Is it possible for a country to have the most physically demanding league in world football and still see its national team win an international tournament? England are about to find out at Euro 2024 as, once again, the Three Lions attempt to prove that the Premier League isn’t its biggest roadblock to achieving success.
Despite a status as a major football nation and an abundance of world-class players, England have failed to win a major tournament since the 1966 World Cup. But, ahead of their Euro 24 opener against Serbia in Gelsenkirchen on Sunday, they are considered one of the favourites to win it.
So after another season of two domestic cup competitions, a winter break so brief that most teams barely noticed it, and European football for the Premier League’s top clubs, do Gareth Southgate’s players have any chance of overcoming England’s age-old problem of fatigue?
Former UEFA president Michel Platini, one of the greatest players of his generation who captained France to glory at Euro 1984, famously said that England were «lions in the autumn, but lambs in the spring.» And that was before football even began to consider the effects of so-called «burnout.»
Sports science has now become so advanced that the fitness of footballers is monitored and assessed whenever they walk through the doors of the training ground. But a heavy workload is a heavy workload and England start Euro 2024 with only Roberto Martinez’s Portugal collectively having amassed more minutes in all competitions during the 2023-24 season.

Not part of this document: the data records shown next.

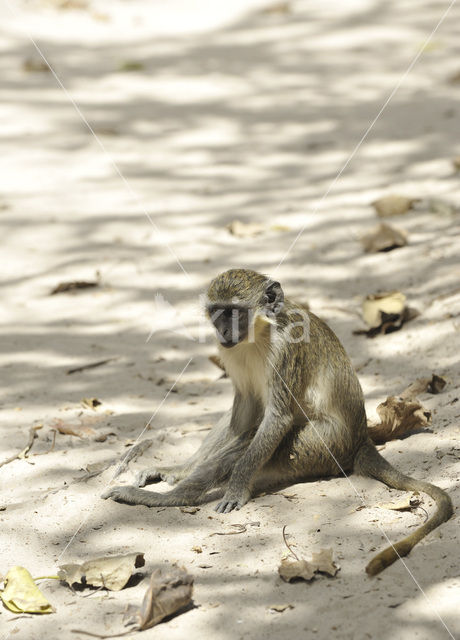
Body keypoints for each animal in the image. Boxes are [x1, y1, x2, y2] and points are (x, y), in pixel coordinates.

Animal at [102, 268, 452, 572]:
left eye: (235, 312)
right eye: (217, 312)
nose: (223, 331)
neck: (260, 331)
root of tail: (359, 439)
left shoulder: (288, 348)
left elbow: (276, 418)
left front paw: (236, 489)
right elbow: (243, 412)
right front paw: (178, 470)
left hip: (319, 446)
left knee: (254, 442)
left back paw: (167, 498)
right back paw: (176, 474)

Portugal’s players have clocked up 92,322 minutes from 1,216 games played this season. The 90,169 minutes that Southgate’s squad have run up come from 1,140 games, but nine of Portugal’s squad compete outside Europe’s top five leagues — England, Spain, Germany, Italy, France — with three players, including Cristiano Ronaldo, performing in the Saudi Pro League.
England’s 26-man squad is stacked with Premier League minutes, with Jude Bellingham (Real Madrid) and Harry Kane (Bayern Munich) the only two playing their own demanding campaigns in Spain and Germany respectively. And the intensity matters.
«We know from stadium-based motion trackers, which monitor how much a player runs, jogs, sprints and walks, that the Premier League is the most intense of all of the leagues», Darren Burgess, FIFPRO Senior Adviser on Player Workload, told ESPN. «And it’s very clear that the 98th minute of a Premier League game is more intense than the 98th minute of a Saudi Pro League game.
«Some ex-players will say that they managed to play 60 games-a-season just 10 years ago without a problem, but the speed of the game has really increased in that time. We have the data to prove that. My work with FIFPRO studies player workload issues and I would say that England’s squad is at the higher end of the scale in terms of minutes played this season.